Do you think those who object to the book have a point?
The novel was not written in the spirit of demonizing Israelis. I first went to Israel when I was 17, and spent the summer there for about 12 weeks. I honestly had an absolutely wonderful time. I saw Israel only through extremely sympathetic eyes. I had read a lot of Holocaust literature, went back when I was 19, learned Hebrew, was there for the Yom Kippur Wars and saw how extremely difficult it was to be Israeli and constantly being attacked. I was there for a year, I married a young man I met there, and then I came home and made a life here in Toronto.

What prompted you to learn about the Palestinians under occupation?
I suspect after 9/11 I realized that like a lot of people in North America, I did not know much about Islam. I watched the horror of suicide bombing, and again I had been very sympathetic to the Israeli side. I watched on the news what was going on in Israel [with suicide bombers], and I felt that collective punishment was harsh. But we’re not living in our cities with suicide bombings. It is an extremely difficult problem.

Did something click for you?
After 9/11 I became a librarian and had Muslim students and Palestinian students and realized there were no books on the shelves representing their point of view. And I realized that I had lived in Israel for one and a half years, but I had not made friends with Palestinians. And here we were 30 years later, and we had even more fear. I recognized I lacked information.

How did you research your book without knowing any Palestinians,?
Through an international organization, the International Board on Books for Young People (IBBY), I was invited to teach creative writing in Ramallah. I always like to stay with families. I am not a hotel kind of person, especially if I am trying to understand a people. I knew someone with the Christian Peacemaker Teams who put me in touch with people outside Hebron who spoke a little English. I visited both places, and spent two weeks and thought I might write something. I was terrified there. I‘m not a journalist. I don’t seek out conflict situations to write about.

How did you react to being with Palestinians?
It didn’t take me long. When you go on the other side of the separation wall and live with Palestinians, you see that the occupation is a very hard thing. The people I met didn’t hate Israel and didn’t hate Jews, but they hated the occupation. I met a lot of patient people who believe in democracy and long for peaceful ways to resolve that, and are not giving up and not resorting to violence, and I had not heard that story. You can read in the paper about not being able to get permits, having schools closed, not having any water. But when all these things are accumulating, it’s really hard. I began to see the Palestinians as a very long-suffering patient group.

▶ WHAT TO PRODUCE:
Copy the interview word for word, starting at the words "Do you think" and ending after the words "Palestinians under occupation?".

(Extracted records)
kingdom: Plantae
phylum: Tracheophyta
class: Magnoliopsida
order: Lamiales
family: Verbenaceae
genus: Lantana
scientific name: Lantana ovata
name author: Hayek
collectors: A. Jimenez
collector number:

▶ ANSWER BOX:
Do you think those who object to the book have a point?
The novel was not written in the spirit of demonizing Israelis. I first went to Israel when I was 17, and spent the summer there for about 12 weeks. I honestly had an absolutely wonderful time. I saw Israel only through extremely sympathetic eyes. I had read a lot of Holocaust literature, went back when I was 19, learned Hebrew, was there for the Yom Kippur Wars and saw how extremely difficult it was to be Israeli and constantly being attacked. I was there for a year, I married a young man I met there, and then I came home and made a life here in Toronto.

What prompted you to learn about the Palestinians under occupation?